▶ _SUPPLIED MATERIAL_:
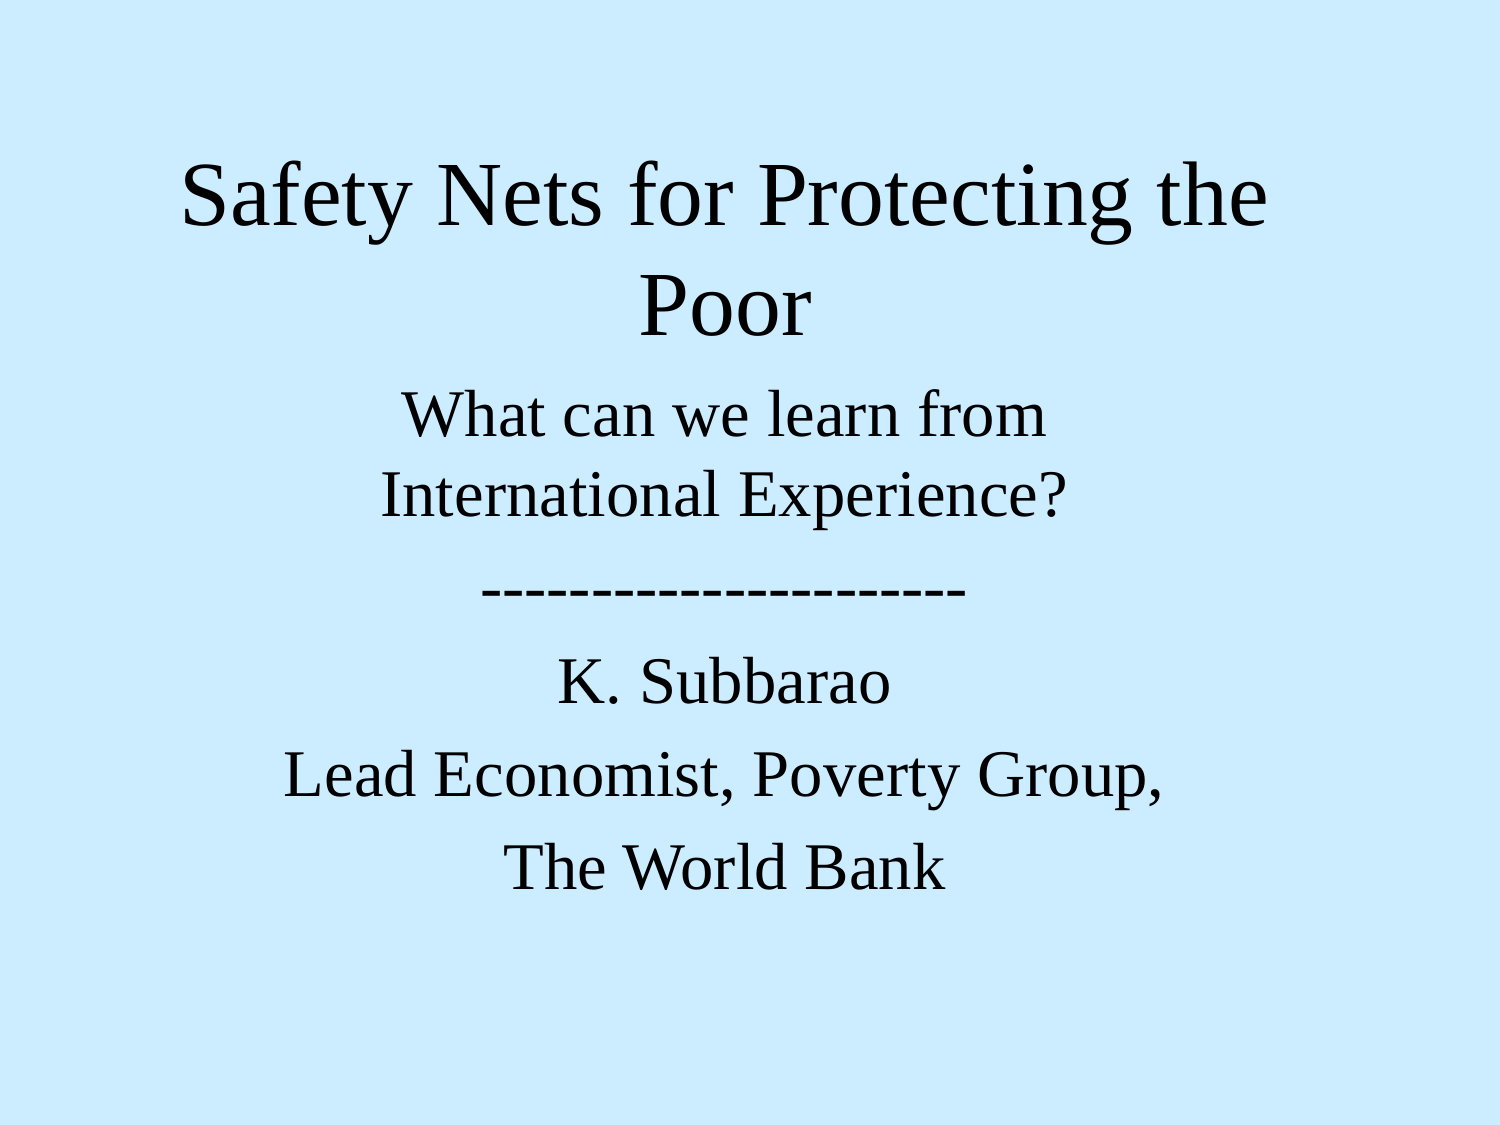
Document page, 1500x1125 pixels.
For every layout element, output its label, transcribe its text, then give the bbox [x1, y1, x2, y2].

subtitle What can we learn from International Experience? ---------------------- K. Subbarao Lead Economist, Poverty Group, The World Bank [212, 362, 1238, 938]
title Safety Nets for Protecting the Poor [87, 149, 1363, 338]
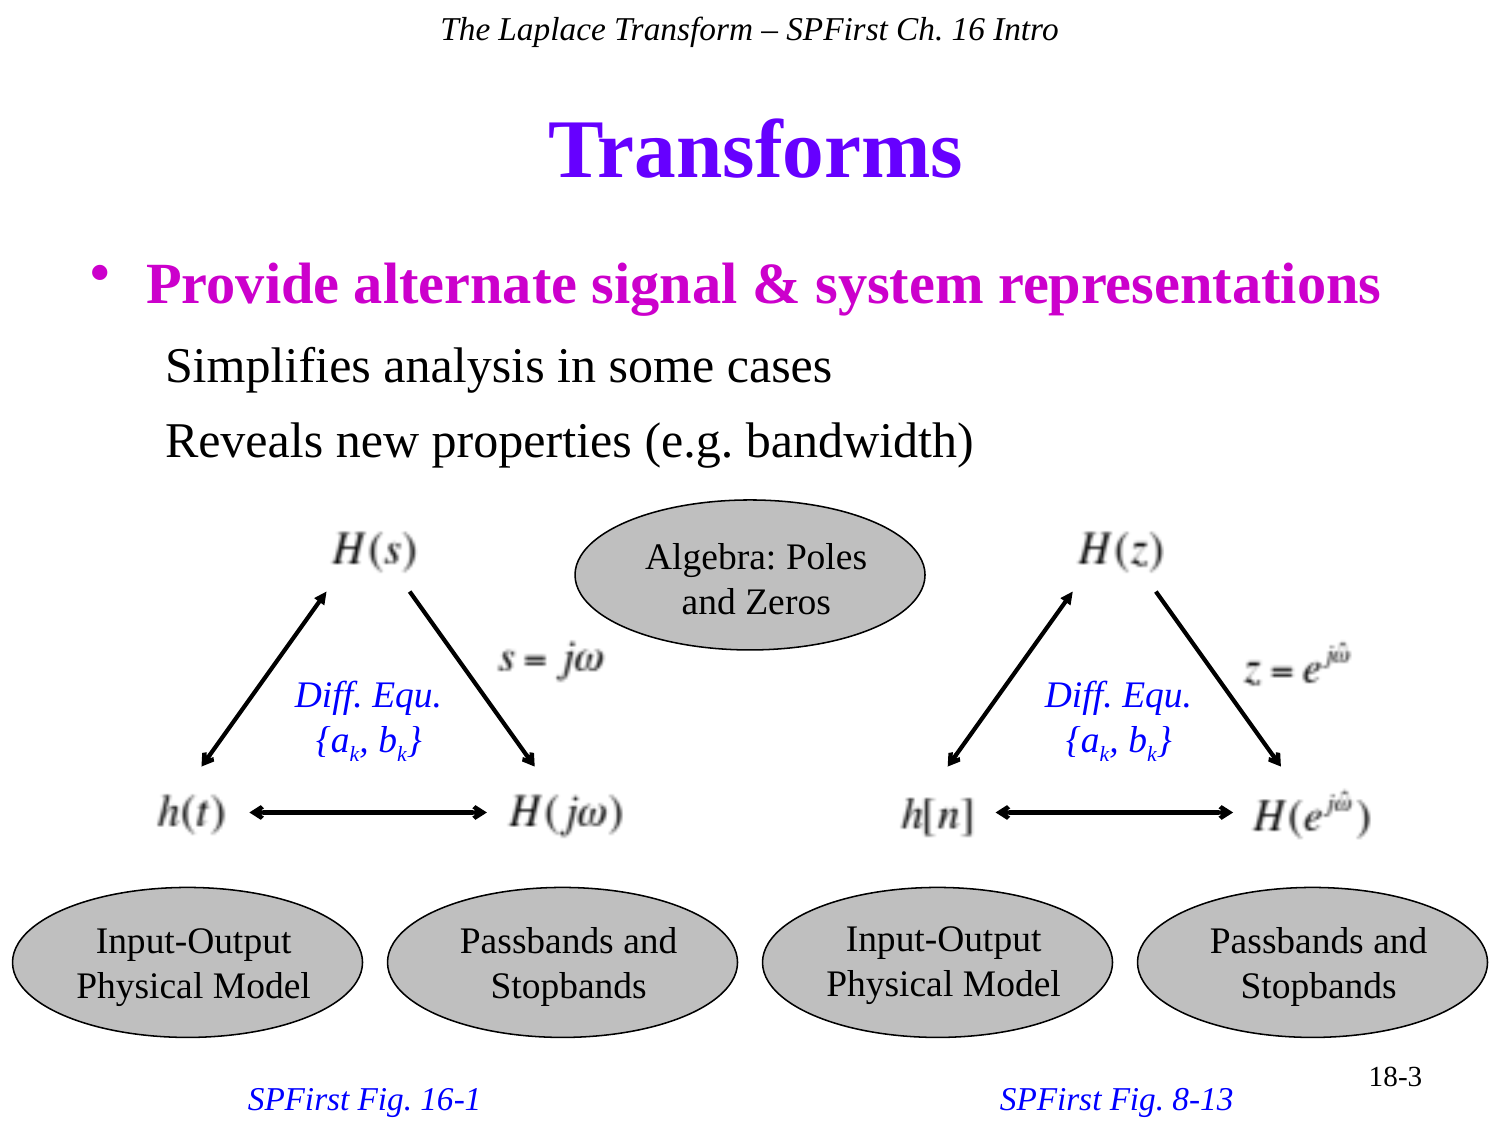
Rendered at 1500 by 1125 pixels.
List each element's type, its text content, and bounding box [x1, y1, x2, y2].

slide_number 18-3 [1124, 1049, 1438, 1125]
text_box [326, 524, 419, 580]
text_box The Laplace Transform – SPFirst Ch. 16 Intro [0, 0, 1500, 55]
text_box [574, 499, 926, 651]
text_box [1072, 524, 1165, 580]
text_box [153, 787, 229, 842]
text_box SPFirst Fig. 16-1 [233, 1069, 521, 1125]
text_box Diff. Equ. {ak, bk} [1071, 662, 1157, 774]
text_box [492, 636, 609, 688]
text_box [502, 787, 626, 842]
text_box Diff. Equ. {ak, bk} [323, 662, 411, 774]
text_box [12, 887, 363, 1038]
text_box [1137, 887, 1488, 1038]
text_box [1247, 783, 1374, 846]
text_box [409, 591, 535, 767]
text_box Simplifies analysis in some cases [74, 324, 1438, 399]
text_box Reveals new properties (e.g. bandwidth) [74, 399, 1438, 488]
list Provide alternate signal & system representations [75, 237, 1438, 324]
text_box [947, 591, 1074, 767]
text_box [1239, 634, 1355, 690]
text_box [762, 887, 1113, 1038]
title Transforms [75, 55, 1438, 237]
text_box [387, 887, 738, 1038]
text_box SPFirst Fig. 8-13 [985, 1069, 1273, 1125]
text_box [1155, 591, 1282, 767]
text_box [896, 788, 979, 840]
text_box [201, 591, 327, 767]
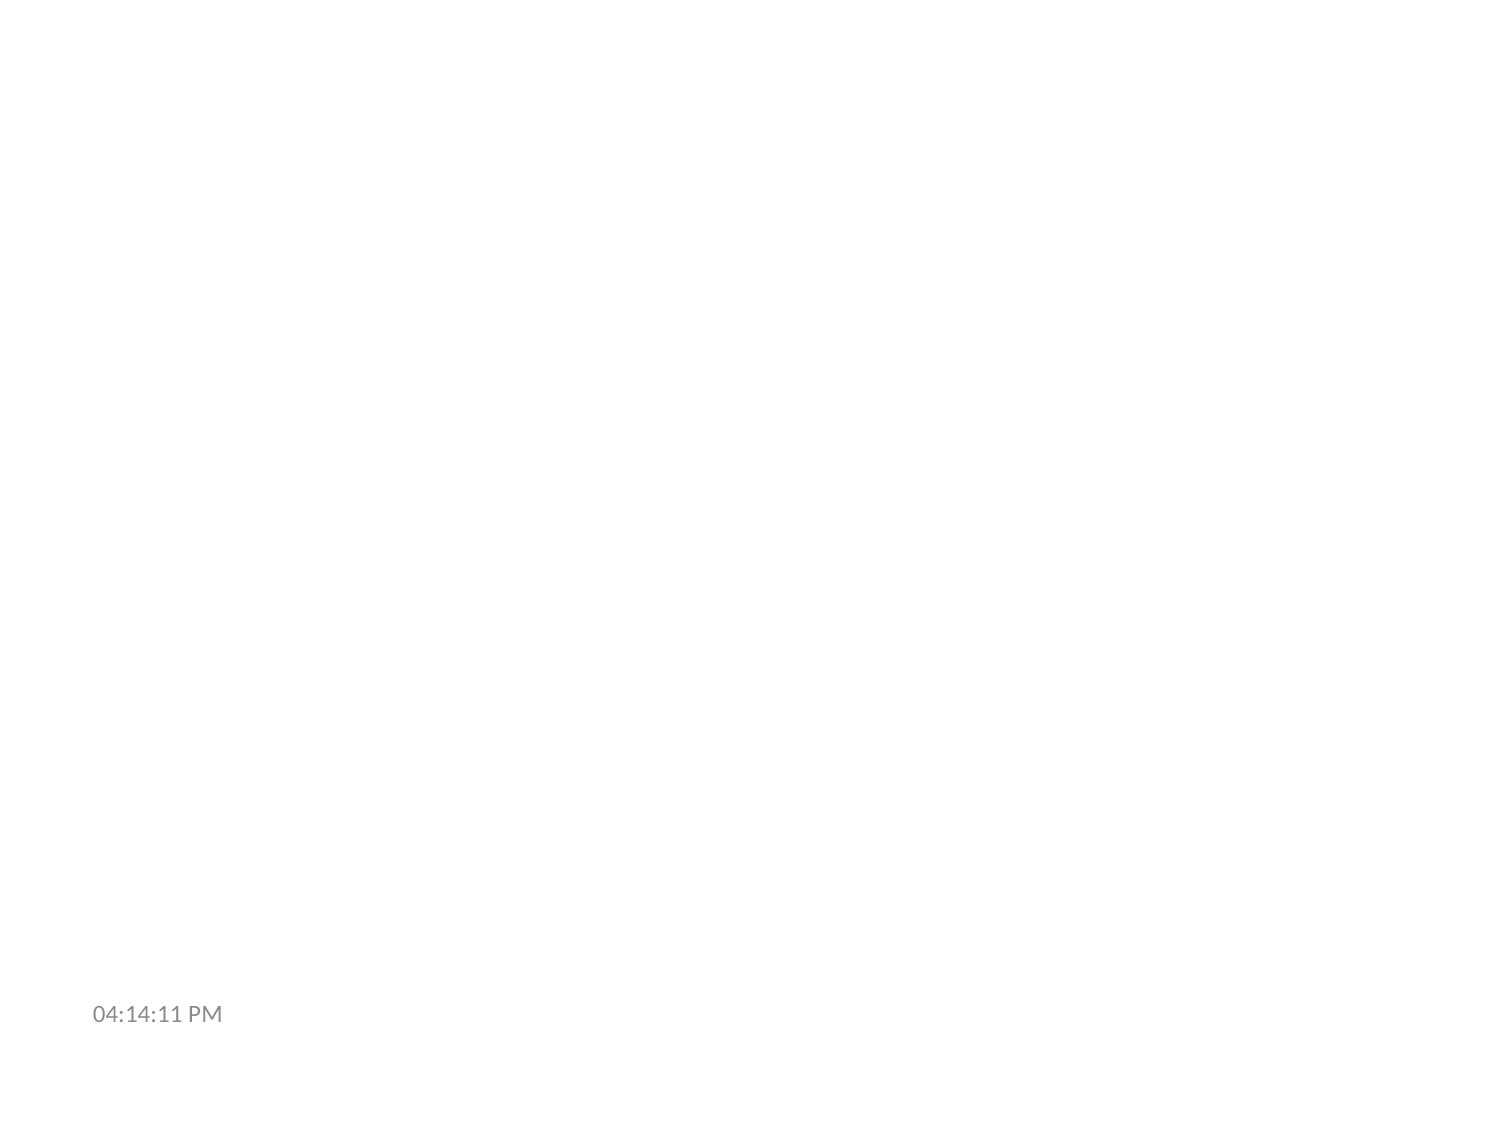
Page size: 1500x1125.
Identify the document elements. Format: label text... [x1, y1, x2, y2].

▶ _THE PROBLEM_:
In the lines above, find the word "pixels" and copy each line that contains it.

▶ _EXERCISE RESPONSE_:
Document page, 1500x1125 pixels.
Rendered at 1500 by 1125 pixels.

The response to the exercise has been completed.